What is needed: Restate word for word the section of the entries that opens at the line containing "Draw a box around" and closes at the line containing "Localize all labels, markers", both lines kept, pictures dropped.

-- Opening Marker --

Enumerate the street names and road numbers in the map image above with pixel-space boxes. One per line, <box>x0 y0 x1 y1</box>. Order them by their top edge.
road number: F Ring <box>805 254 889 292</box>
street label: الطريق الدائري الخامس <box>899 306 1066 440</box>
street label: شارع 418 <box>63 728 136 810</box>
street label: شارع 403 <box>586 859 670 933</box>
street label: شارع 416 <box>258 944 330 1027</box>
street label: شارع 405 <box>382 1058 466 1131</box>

-- Closing Marker --
-- Opening Marker --

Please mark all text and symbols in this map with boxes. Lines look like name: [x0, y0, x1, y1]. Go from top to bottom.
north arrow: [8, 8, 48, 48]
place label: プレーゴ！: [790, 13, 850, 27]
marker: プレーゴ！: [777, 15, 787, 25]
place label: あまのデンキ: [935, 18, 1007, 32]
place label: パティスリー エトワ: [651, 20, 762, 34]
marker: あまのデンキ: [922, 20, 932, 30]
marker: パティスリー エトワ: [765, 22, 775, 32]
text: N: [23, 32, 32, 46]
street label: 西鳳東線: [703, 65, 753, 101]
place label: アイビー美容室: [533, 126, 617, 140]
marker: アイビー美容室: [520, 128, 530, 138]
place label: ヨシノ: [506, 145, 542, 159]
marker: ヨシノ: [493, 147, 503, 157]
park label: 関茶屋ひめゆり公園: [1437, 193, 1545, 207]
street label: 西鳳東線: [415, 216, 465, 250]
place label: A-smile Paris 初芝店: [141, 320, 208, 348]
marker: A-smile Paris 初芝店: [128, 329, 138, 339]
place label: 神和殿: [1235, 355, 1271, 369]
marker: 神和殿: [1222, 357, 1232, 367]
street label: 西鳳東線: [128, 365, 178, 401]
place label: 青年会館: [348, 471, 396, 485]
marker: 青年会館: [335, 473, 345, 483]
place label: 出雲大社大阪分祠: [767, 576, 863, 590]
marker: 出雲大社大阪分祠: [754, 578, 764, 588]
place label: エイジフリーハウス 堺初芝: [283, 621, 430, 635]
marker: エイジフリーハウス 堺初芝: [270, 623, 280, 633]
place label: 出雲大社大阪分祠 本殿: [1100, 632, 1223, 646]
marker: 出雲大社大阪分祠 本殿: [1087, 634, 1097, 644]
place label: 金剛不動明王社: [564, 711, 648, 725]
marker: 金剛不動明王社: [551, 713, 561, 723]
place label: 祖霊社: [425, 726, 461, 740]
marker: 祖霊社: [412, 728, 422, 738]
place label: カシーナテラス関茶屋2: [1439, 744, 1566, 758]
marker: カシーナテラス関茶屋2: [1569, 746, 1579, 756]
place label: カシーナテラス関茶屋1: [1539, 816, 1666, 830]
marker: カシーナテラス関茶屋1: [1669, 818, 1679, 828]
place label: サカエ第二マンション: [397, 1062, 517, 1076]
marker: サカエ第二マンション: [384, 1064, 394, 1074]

-- Closing Marker --
-- Opening Marker --

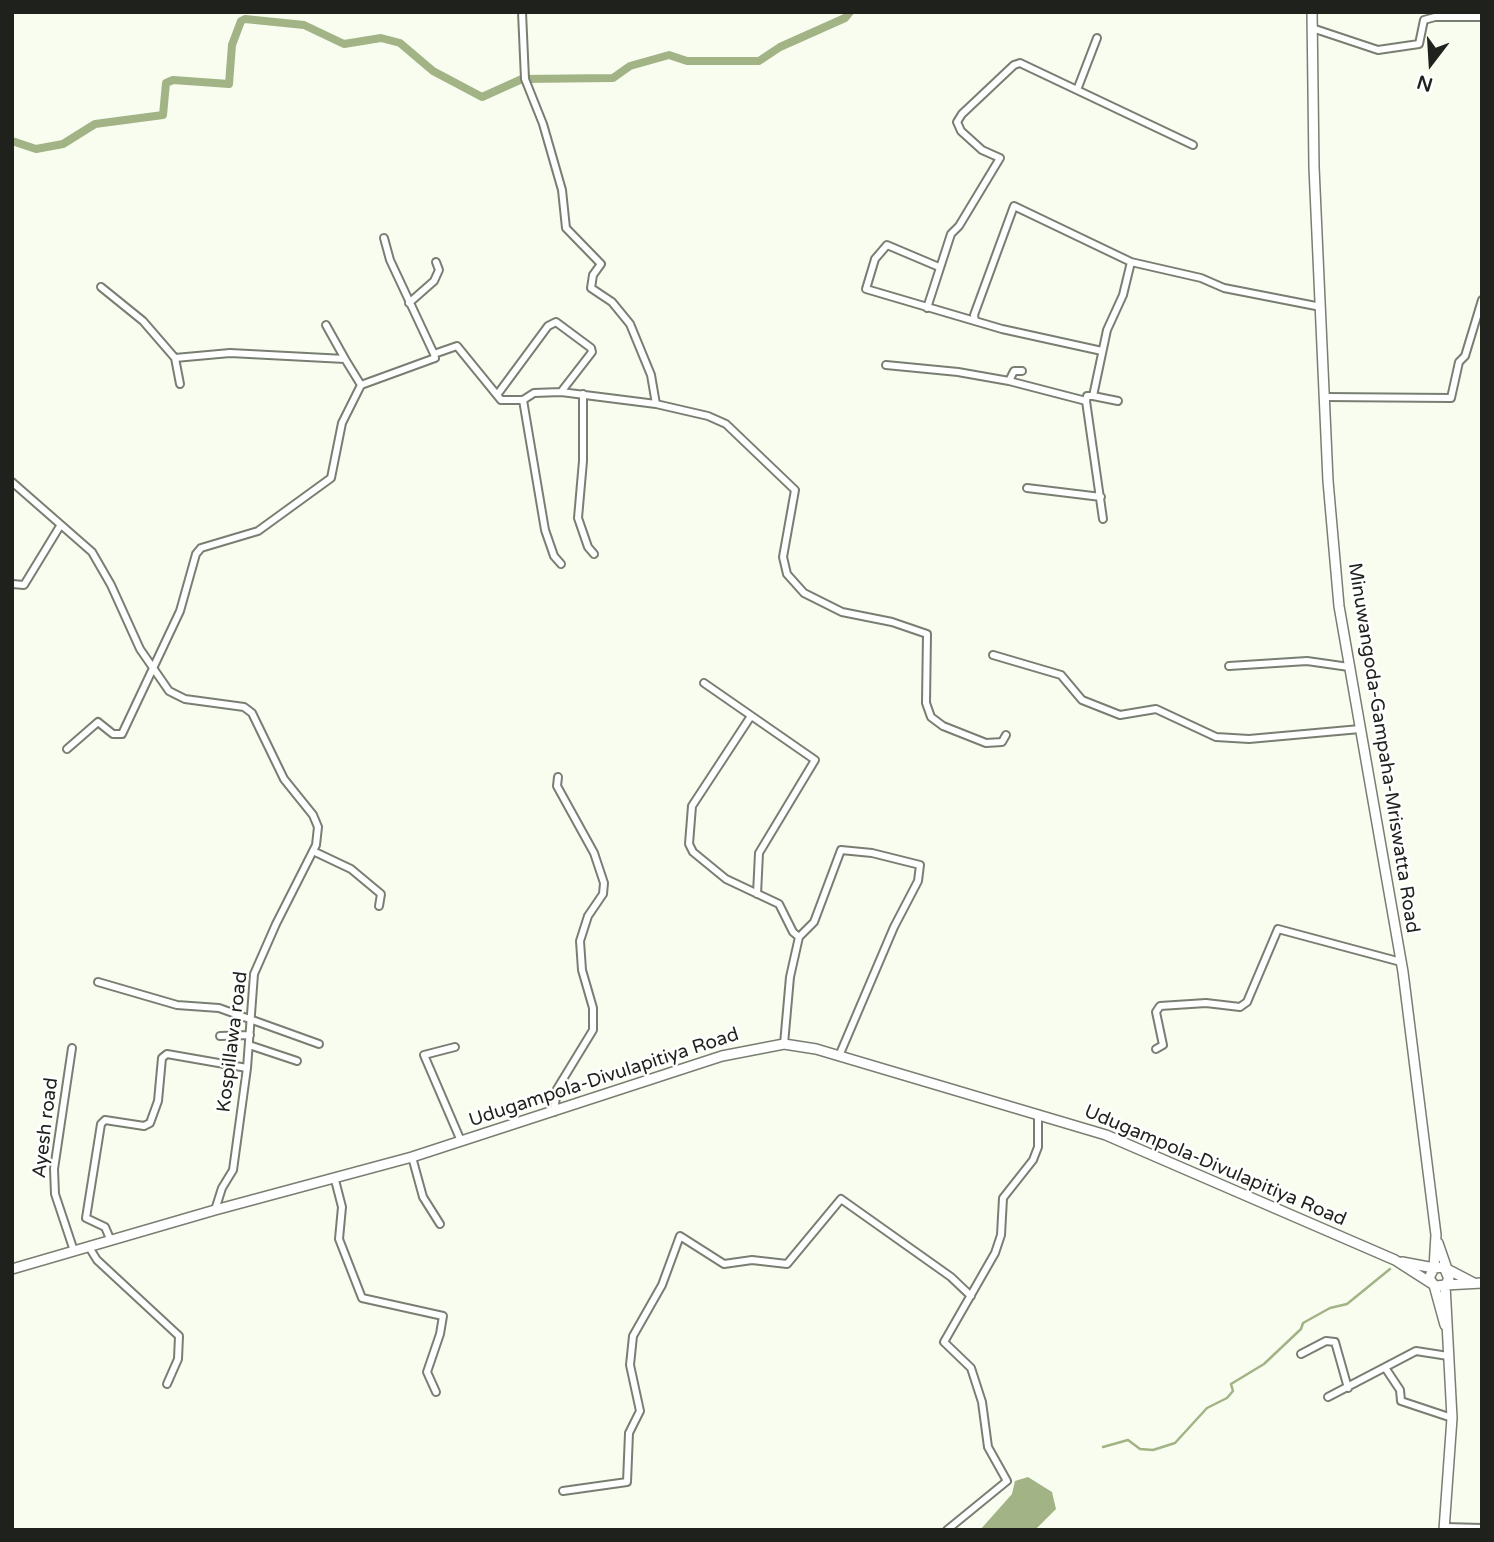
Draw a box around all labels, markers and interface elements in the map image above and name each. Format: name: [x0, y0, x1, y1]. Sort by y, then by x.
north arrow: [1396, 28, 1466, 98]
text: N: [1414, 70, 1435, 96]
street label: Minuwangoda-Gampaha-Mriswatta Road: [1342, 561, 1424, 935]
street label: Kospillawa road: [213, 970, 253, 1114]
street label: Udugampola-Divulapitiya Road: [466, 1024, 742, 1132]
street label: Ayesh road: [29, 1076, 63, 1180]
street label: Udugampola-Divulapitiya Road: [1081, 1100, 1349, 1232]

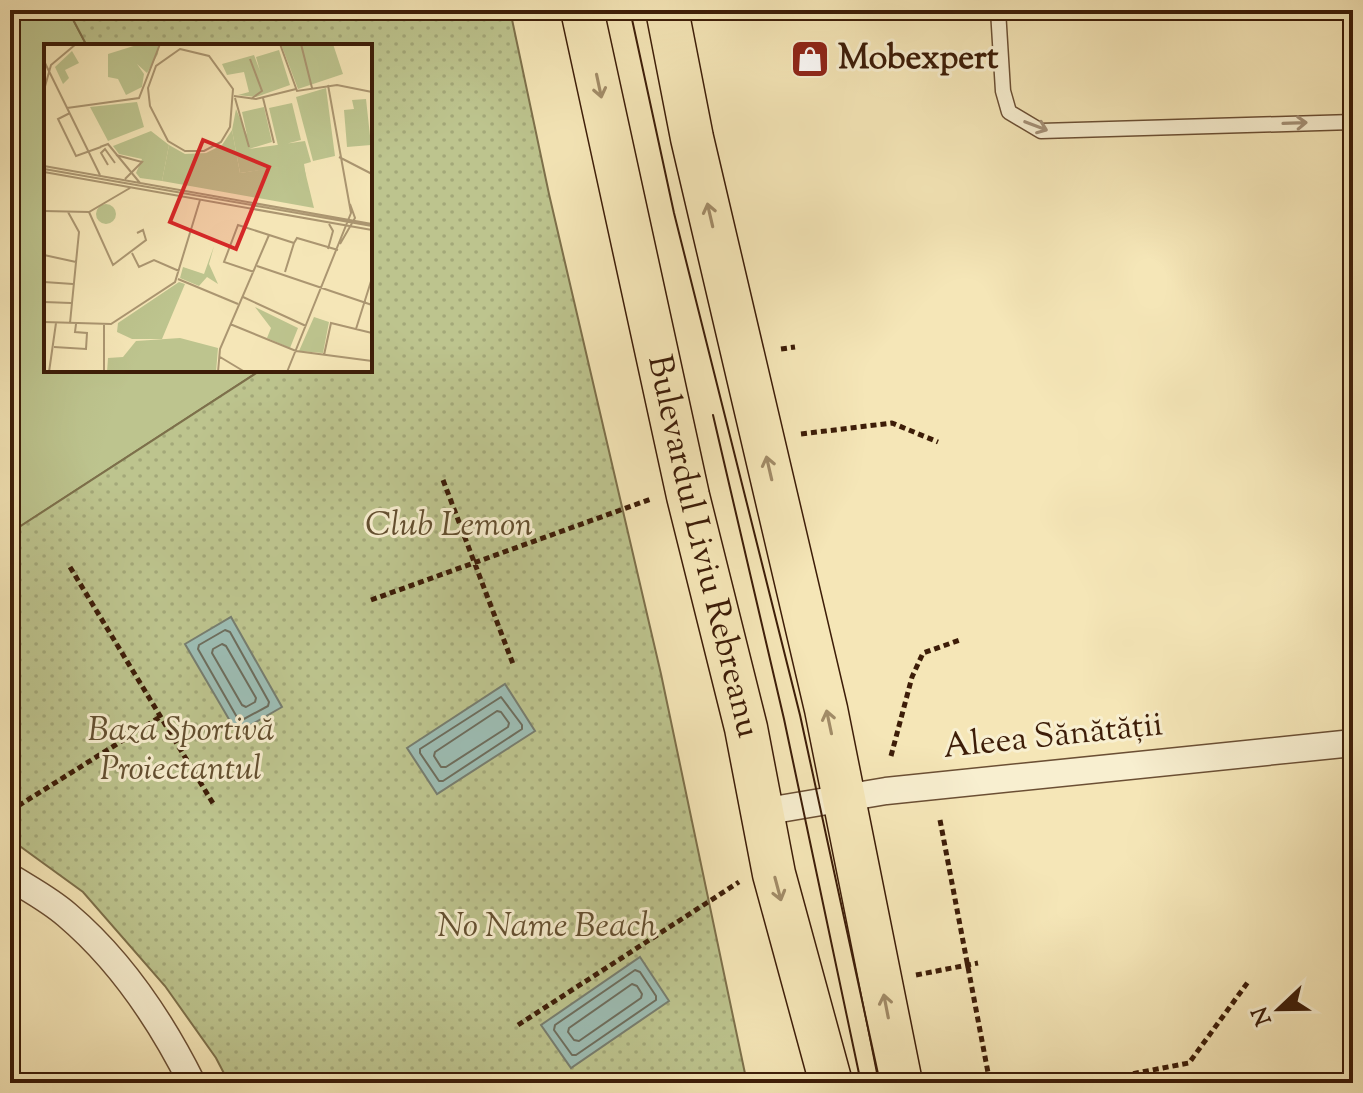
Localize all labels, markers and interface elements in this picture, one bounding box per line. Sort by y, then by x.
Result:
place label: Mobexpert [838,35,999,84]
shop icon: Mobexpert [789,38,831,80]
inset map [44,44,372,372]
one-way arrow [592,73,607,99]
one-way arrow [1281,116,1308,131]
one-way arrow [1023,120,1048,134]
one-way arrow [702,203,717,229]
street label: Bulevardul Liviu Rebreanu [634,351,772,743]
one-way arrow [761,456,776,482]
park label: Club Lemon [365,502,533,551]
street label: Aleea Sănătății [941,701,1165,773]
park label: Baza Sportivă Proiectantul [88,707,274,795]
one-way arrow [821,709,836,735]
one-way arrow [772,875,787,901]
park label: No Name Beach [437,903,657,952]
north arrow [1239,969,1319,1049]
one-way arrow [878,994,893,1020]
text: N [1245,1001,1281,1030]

-- Closing Marker --

Task solution:
Draw a box around all labels, markers and interface elements in the map image above and name each. Format: name: [x0, y0, x1, y1]. Sort by y, then by x.
north arrow: [1396, 28, 1466, 98]
text: N: [1414, 70, 1435, 96]
street label: Minuwangoda-Gampaha-Mriswatta Road: [1342, 561, 1424, 935]
street label: Kospillawa road: [213, 970, 253, 1114]
street label: Udugampola-Divulapitiya Road: [466, 1024, 742, 1132]
street label: Ayesh road: [29, 1076, 63, 1180]
street label: Udugampola-Divulapitiya Road: [1081, 1100, 1349, 1232]

Localize all labels, markers and interface elements in this picture, one bounding box per line. Sort by y, then by x.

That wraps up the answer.